Hizbullah chief Sayyed Hassan Nasrallah's admission that the party was behind the drone that was shot down by Israel on Saturday is aimed at diverting attention away from the developments along the Lebanese-Syrian border, reported al-Joumhouria newspaper on Friday.
A leading March 14 source told the daily: “Hizbullah is seeking to lure Israel into a war against Lebanon.”
It said that the admission is reminiscent of Hizbullah's abduction of Israeli soldiers in 2006 in a cross-border raid that sparked that year's 33-day war in July.
“Hizbullah has shifted from a defense strategy to an offensive one, meaning it has eliminated the role of the national dialogue,” it continued.
“The party has also responded directly to President Michel Suleiman's vision of a defense strategy that he has reiterated several times and which calls for freezing Hizbullah's arms,” said the March 14 source.
“The president, who has recently been defending Lebanon's sovereignty, should deal with this threatening development in the same manner in which he deals with the Syrian violations against the country,” it remarked.
Suleiman had stated last week that the weapons of non-state actors will be eventually removed, “whether they belong to Hizbullah or the Salafist forces.”
The March 14 sources added that Hizbullah has “blatantly” violated United Nations Security Council resolution 1701 and the role of the U.N. Interim Force in Lebanon.

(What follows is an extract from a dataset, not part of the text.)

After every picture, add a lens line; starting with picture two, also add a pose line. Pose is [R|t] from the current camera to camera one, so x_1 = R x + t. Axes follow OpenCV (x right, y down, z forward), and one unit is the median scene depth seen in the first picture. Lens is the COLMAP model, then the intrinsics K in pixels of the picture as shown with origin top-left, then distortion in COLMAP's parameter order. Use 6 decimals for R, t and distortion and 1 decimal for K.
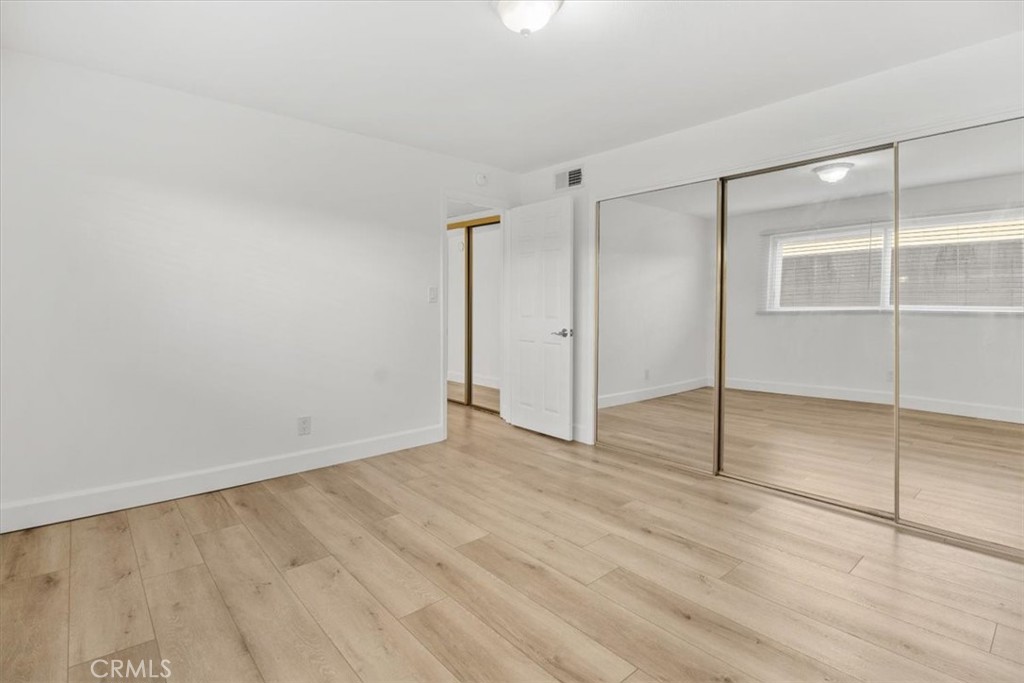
lens RADIAL K [[501.5, 0, 513.1], [0, 501.5, 334.8], [0, 0, 1]] dist [-0.004006, -0.000695]
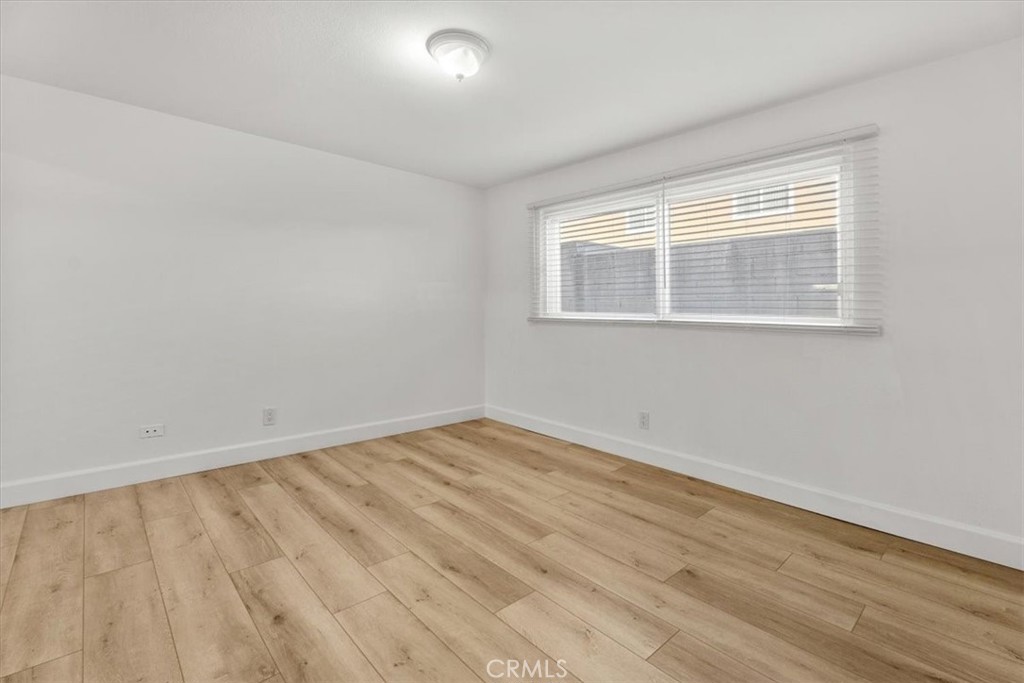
lens RADIAL K [[501.5, 0, 513.1], [0, 501.5, 334.8], [0, 0, 1]] dist [-0.004006, -0.000695]
pose [[-0.999787, -0.018382, -0.009352, -0.067522], [-0.019276, 0.994110, 0.106648, -0.118303], [0.007337, 0.106806, -0.994253, 1.976604]]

The source held Prime Minister Najib Miqati's government responsible for any Israeli retaliation or future war, demanding “its resignation and the formation of another that would provide Lebanon with the sufficient protection to stress the culture of peace instead that of war.”
“Lebanon has now been placed in the eye of the storm and the country should be placed under the United Nations' supervision in order to avert a war” with Syria or Israel, it noted.
Nasrallah on Thursday acknowledged that his group sent a sophisticated unmanned drone over Israel last week, saying the device was built by the Jewish state's arch-foe Iran.
His acknowledgment came shortly after Israeli Prime Minister Benjamin Netanyahu pointed at Hizbullah and vowed to defend his country against further "threats."
On October 6, the Israeli air force jets shot down the unarmed drone over southern Israel's Negev desert after it entered the country's airspace from the Mediterranean Sea.